Les loges soumises aux différentes obédiences travaillent selon des rites qui reposent sur des grades ou degrés, des rituels et des symboles qui visent à des buts précis.
Cependant, le rite n'appartient pas à l'obédience, il est choisi par les fondateurs des loges, à condition qu'il soit agréé par celle-ci.
Jusque là, la maçonnerie Française pourrait être considérée comme une association ou un club fermé, administré par des lois et des hommes. Les obédiences ne garantissent rien quant aux origines de l'élément moteur du travail de leurs Loges, c'est-à-dire des rituels qu'elles agréent. Si elles se justifient sur le plan administratif, elles semblent sans intérêt particulier pour celui qui recherche une certaine élévation spirituelle ou affective. Dans le seul document délivré par elle, notre obédience parle de règlements généraux contraignants, de dispositions particulières, d'assemblées et de hiérarchie. C'est un véritable code civil où le non de Frère figure à chaque page mais comme élément d'un pouvoir hiérarchique. Le sens de Frère y est très éloigné de l'idéal de fraternité qui règne dans les ateliers.
Cette maçonnerie qui ne semble concerner que des personnes avides de pouvoir n'ayant rien compris des buts véritables de notre ordre n'est pas ce qu'elle parait être, même si à la lecture des règlements généraux de notre société, on pourrait penser que nous sommes entrés dans un ordre militaire, dispensateur de médailles et de titres, où le soldat de base n'est que de la chair à canon, une matière insignifiante permettant à un petit nombre de régner.

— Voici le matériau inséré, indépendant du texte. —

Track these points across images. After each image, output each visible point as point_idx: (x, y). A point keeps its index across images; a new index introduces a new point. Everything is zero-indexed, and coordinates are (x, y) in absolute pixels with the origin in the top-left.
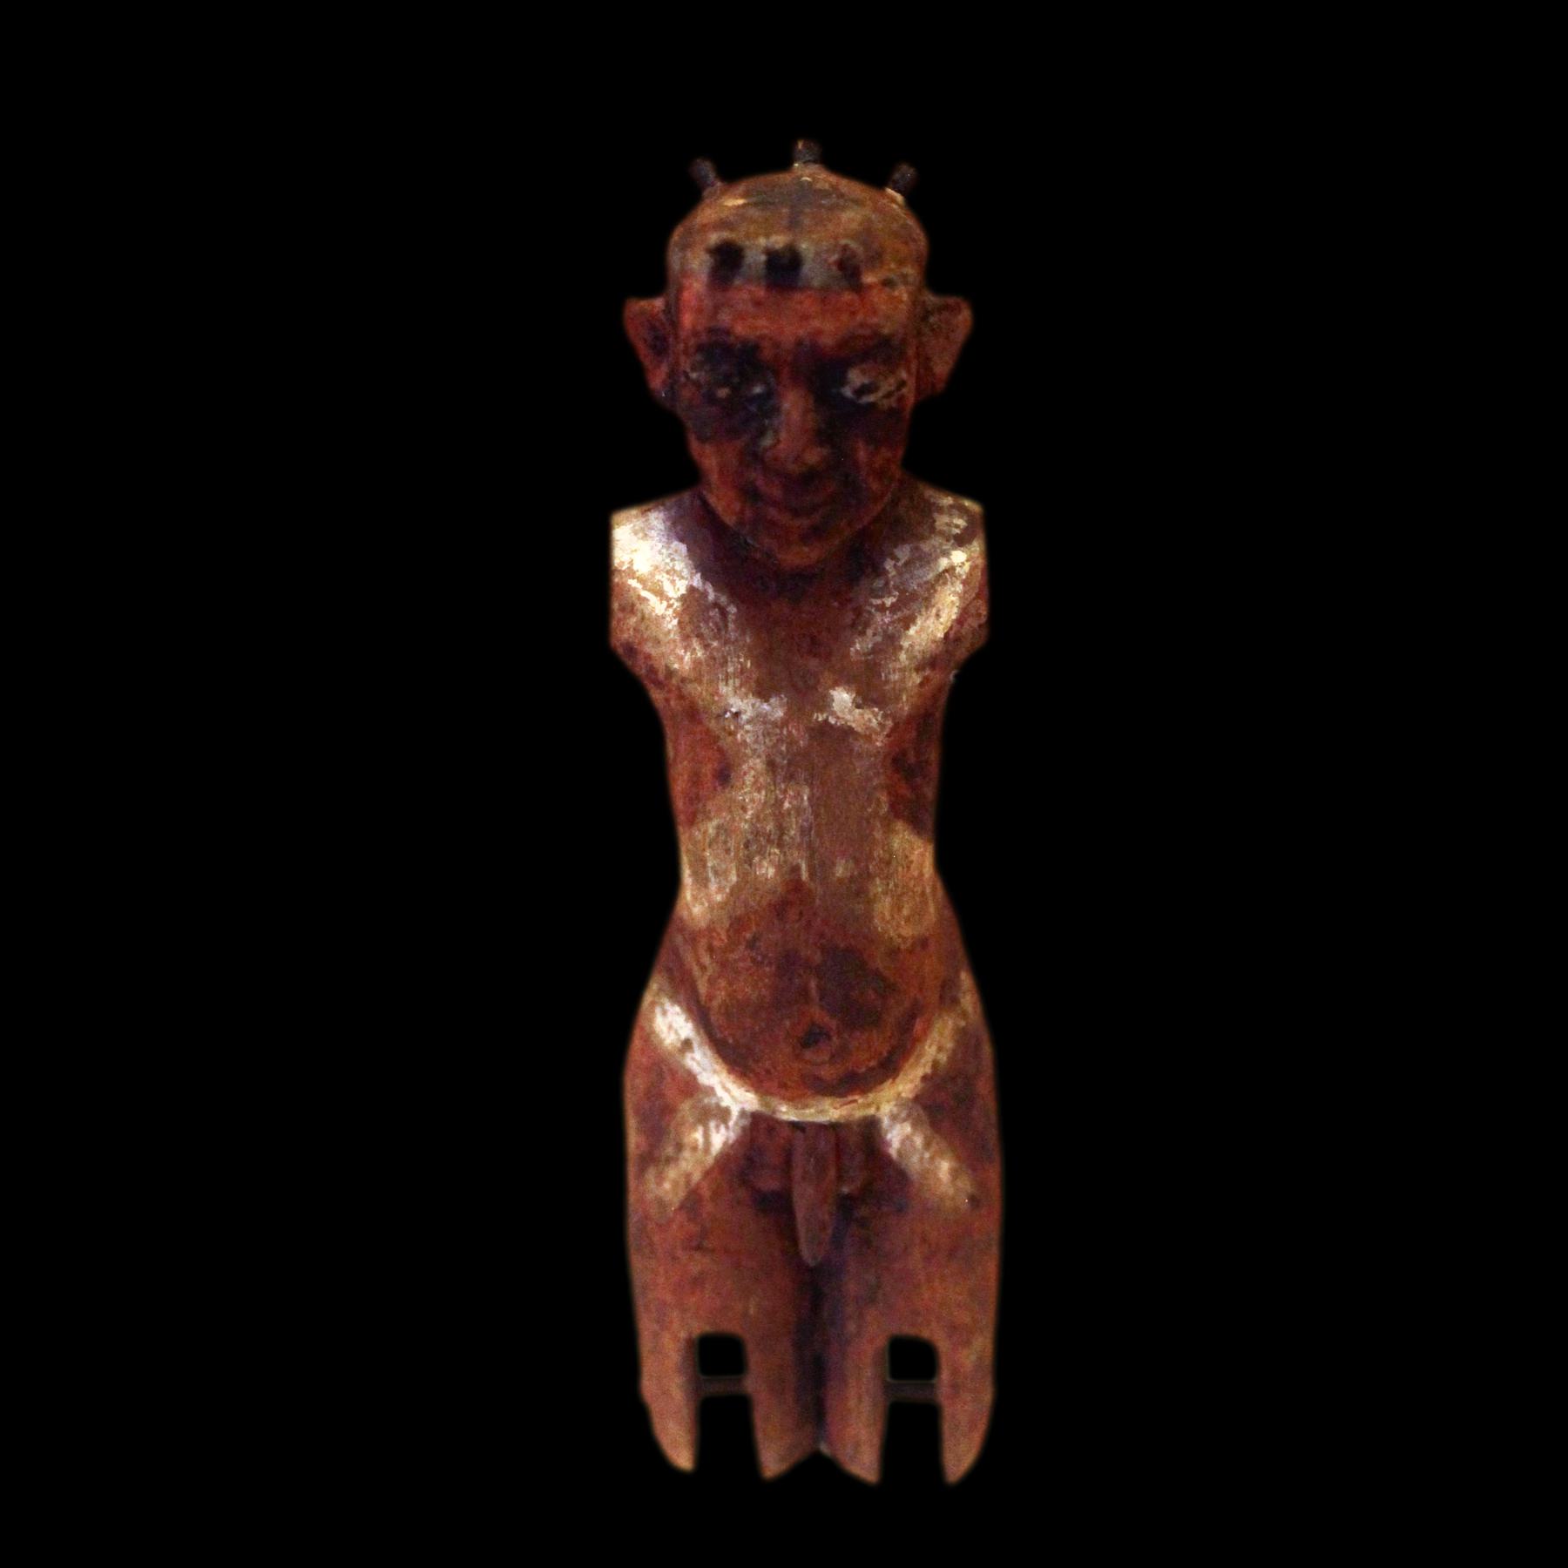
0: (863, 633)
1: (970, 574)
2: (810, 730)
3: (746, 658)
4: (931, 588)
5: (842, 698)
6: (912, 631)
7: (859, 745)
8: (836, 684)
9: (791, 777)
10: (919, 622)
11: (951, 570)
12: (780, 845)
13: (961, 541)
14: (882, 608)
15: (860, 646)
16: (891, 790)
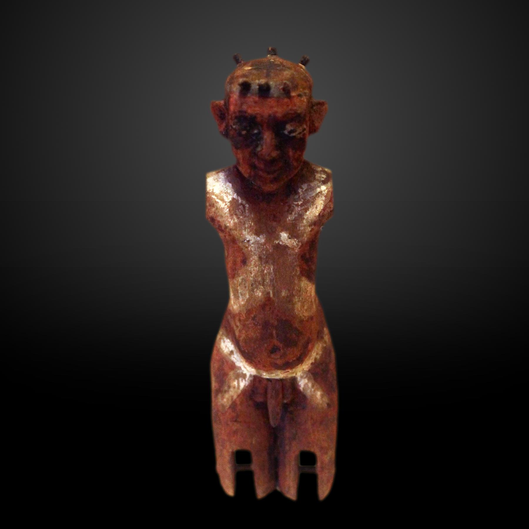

La maçonnerie n'a rien a voir avec cette trompeuse apparence. Derrière des textes lapidaires aux références incertaines, le législateur a cherché à protéger les Frères contre eux-mêmes dans une société profane hyper hiérarchisée où la liberté n'est encore qu'une réalité approximative. Ces règles étroites que parfois nous déplorons nous garantissent un statut social sans le support duquel notre ordre serait peut-être pourchassé, comme ce fut le cas il n'y a pas encore si longtemps. Les constitutions et règlements généraux sont comparables à ces massives fortifications qui vues de l'extérieur semblent contraindre leurs occupants en limitant leur espace, mais qui garantissent la cité contre toute ingérence du pouvoir. Si la liberté doit passer par les apparences d'une administration conforme à l'esprit de la république, acceptons que certains d'entre nous se chargent de cette basse besogne, mais soyons vigilant quant à leurs prérogatives.
Pour nous Francs-Maçons de la base, la maçonnerie reste le moyen d'acquérir une dimension spirituelle au travers d'une société chaleureuse, où les contraintes librement consenties existent comme des règles de bien vivre en société. Les rites que nous respectons scrupuleusement nous enrichissent de leurs enseignements, et la tradition à laquelle nous nous référons nous soutien dans l'effort et nous fait rêver.